针对复杂多任务下的异构无人机(unmanned aerial vehicle, UAV)集群分组调配问题, 提出一种基于改进K均值和延迟接受(deferred-acceptance, DA)算法的先聚类后匹配方法。在任务聚类分组环节, 通过离群点检测和固定初始聚类中心的方法来提高K-means聚类的精度, 并设计余量裕度下的分组均衡性调整策略, 在最优性的前提下提高分组的均衡性。在集群匹配分组环节, 改进了DA算法, 通过任务倾向的偏好列表快速生成预中选方案, 并设计两阶段冲突消除来保证匹配的稳定性和收敛性。仿真实验表明, 所提方法能够快速有效地解决复杂多任务下的UAV集群分组调配问题, 具备良好的最优性和时效性。

关键词: 异构无人机集群, 分组调配, 聚类, 延迟接受算法, 稳定匹配

Abstract:

A method of clustering before matching based on the improved K-means and deferred-acceptance (DA) algorithm is presented to solve the group deployment problem of heterogeneous unmanned aerial vehicle (UAV) swarm for complex multiple tasks. During the task clustering grouping stage, the approach of outlier detection and fixed initial cluster centers is exploited to increase the K-means clustering accuracy, and the grouping equalization adjustment strategy under margin is designed to enhance the grouping equalization based on the optimality condition. In the swarm grouping stage of matching, DA algorithm is developed by the preference list of task preferences to quickly generate a pre-selected scheme, and a two-stage conflict resolution is designed to ensure the matching stability and convergence. The simulation results show that the proposed method can solve the UAV swarm grouping deployment problem for complex multiple tasks quickly and effectively, and possess good optimality and timeliness.

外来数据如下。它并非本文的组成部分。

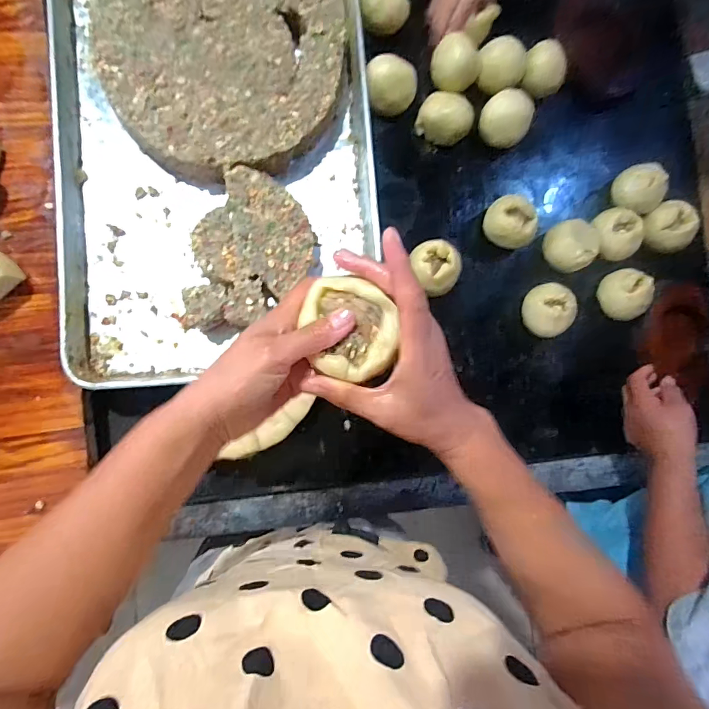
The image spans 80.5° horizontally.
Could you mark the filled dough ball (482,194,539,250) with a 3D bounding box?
[{"bbox_3d":[0.233,-0.199,0.635,0.063,0.058,0.079,-23,93,-9],"label":"filled dough ball"}]

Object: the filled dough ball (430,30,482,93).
[{"bbox_3d":[0.151,-0.439,0.633,0.077,0.046,0.061,32,84,-8],"label":"filled dough ball"}]

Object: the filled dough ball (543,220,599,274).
[{"bbox_3d":[0.331,-0.164,0.649,0.070,0.059,0.071,1,87,-10],"label":"filled dough ball"}]

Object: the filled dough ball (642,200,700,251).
[{"bbox_3d":[0.501,-0.204,0.681,0.064,0.067,0.080,-18,90,-10],"label":"filled dough ball"}]

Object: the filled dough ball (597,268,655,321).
[{"bbox_3d":[0.421,-0.094,0.649,0.065,0.049,0.077,-8,91,-10],"label":"filled dough ball"}]

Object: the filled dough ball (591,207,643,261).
[{"bbox_3d":[0.406,-0.187,0.663,0.072,0.056,0.081,-23,91,-10],"label":"filled dough ball"}]

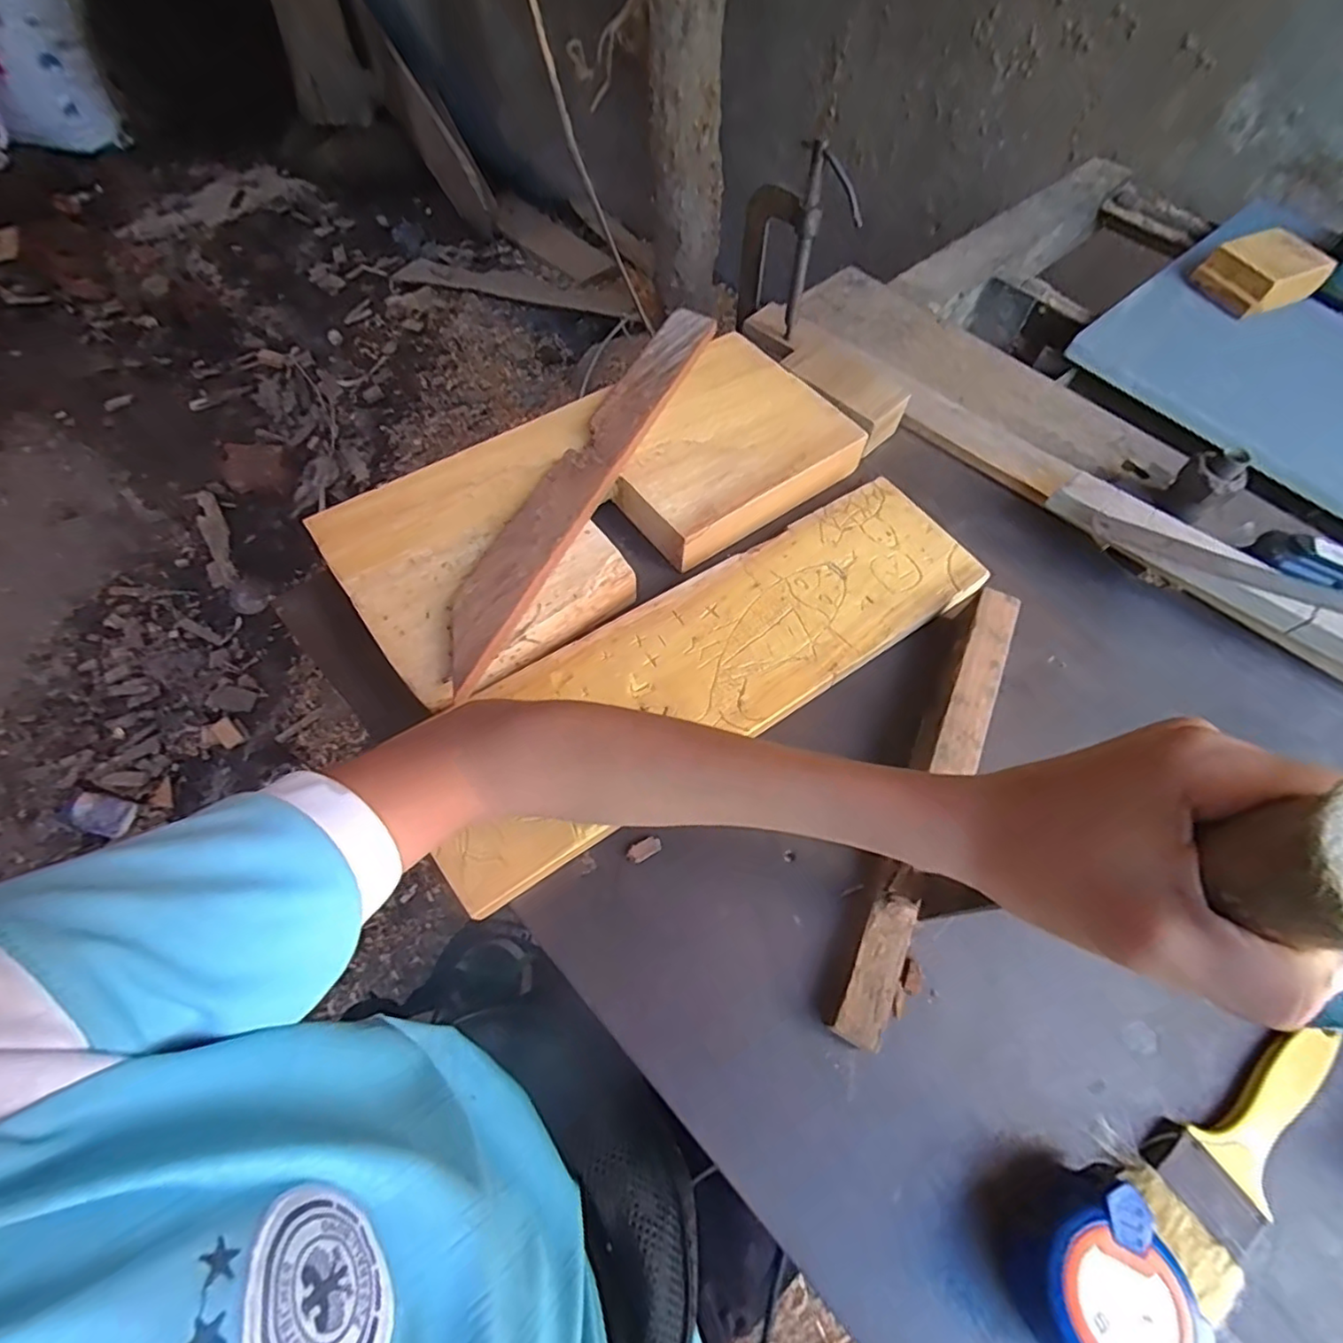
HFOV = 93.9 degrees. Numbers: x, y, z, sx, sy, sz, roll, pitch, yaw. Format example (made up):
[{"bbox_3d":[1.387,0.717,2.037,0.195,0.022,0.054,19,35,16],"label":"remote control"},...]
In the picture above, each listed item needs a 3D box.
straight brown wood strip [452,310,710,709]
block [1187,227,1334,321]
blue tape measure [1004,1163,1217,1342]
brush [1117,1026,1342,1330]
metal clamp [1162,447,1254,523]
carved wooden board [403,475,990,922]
[{"bbox_3d":[-0.062,-0.144,0.443,0.051,0.017,0.370,22,63,9],"label":"straight brown wood strip"},{"bbox_3d":[0.614,-0.415,0.651,0.119,0.031,0.081,-25,64,-12],"label":"block"},{"bbox_3d":[0.180,0.256,0.265,0.056,0.046,0.061,1,61,-2],"label":"blue tape measure"},{"bbox_3d":[0.278,0.224,0.306,0.148,0.016,0.054,-33,68,-18],"label":"brush"},{"bbox_3d":[0.395,-0.139,0.464,0.027,0.048,0.036,-23,65,-14],"label":"metal clamp"},{"bbox_3d":[0.030,-0.009,0.414,0.401,0.019,0.116,-30,67,-17],"label":"carved wooden board"}]

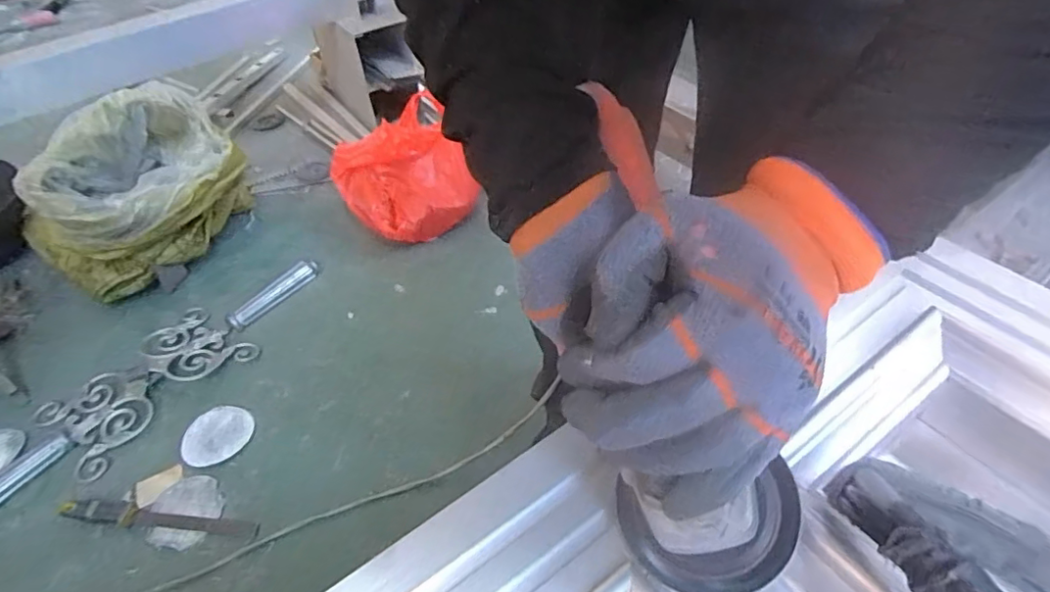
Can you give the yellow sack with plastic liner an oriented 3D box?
[{"bbox_3d":[-0.824,-0.220,1.217,0.312,0.312,0.420,25,53,26],"label":"yellow sack with plastic liner"}]

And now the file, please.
[{"bbox_3d":[-0.559,0.337,0.860,0.310,0.024,0.031,3,46,8],"label":"file"}]

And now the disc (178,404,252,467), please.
[{"bbox_3d":[-0.526,0.238,0.965,0.110,0.005,0.110,-3,45,3],"label":"disc"}]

Key words: heterogeneous unmanned aerial vehicle (UAV) swarm, group deployment, clustering, deferred-acceptance algorithm, stable matching

中图分类号:

TP29

高程, 都延丽, 步雨浓, 刘燕斌, 王宇飞. 面向复杂多任务的异构无人机集群分组调配[J]. 系统工程与电子技术, 2024, 46(3): 972-981.

Cheng GAO, Yanli DU, Yunong BU, Yanbin LIU, Yufei WANG. Heterogeneous UAV swarm grouping deployment for complex multiple tasks[J]. Systems Engineering and Electronics, 2024, 46(3): 972-981.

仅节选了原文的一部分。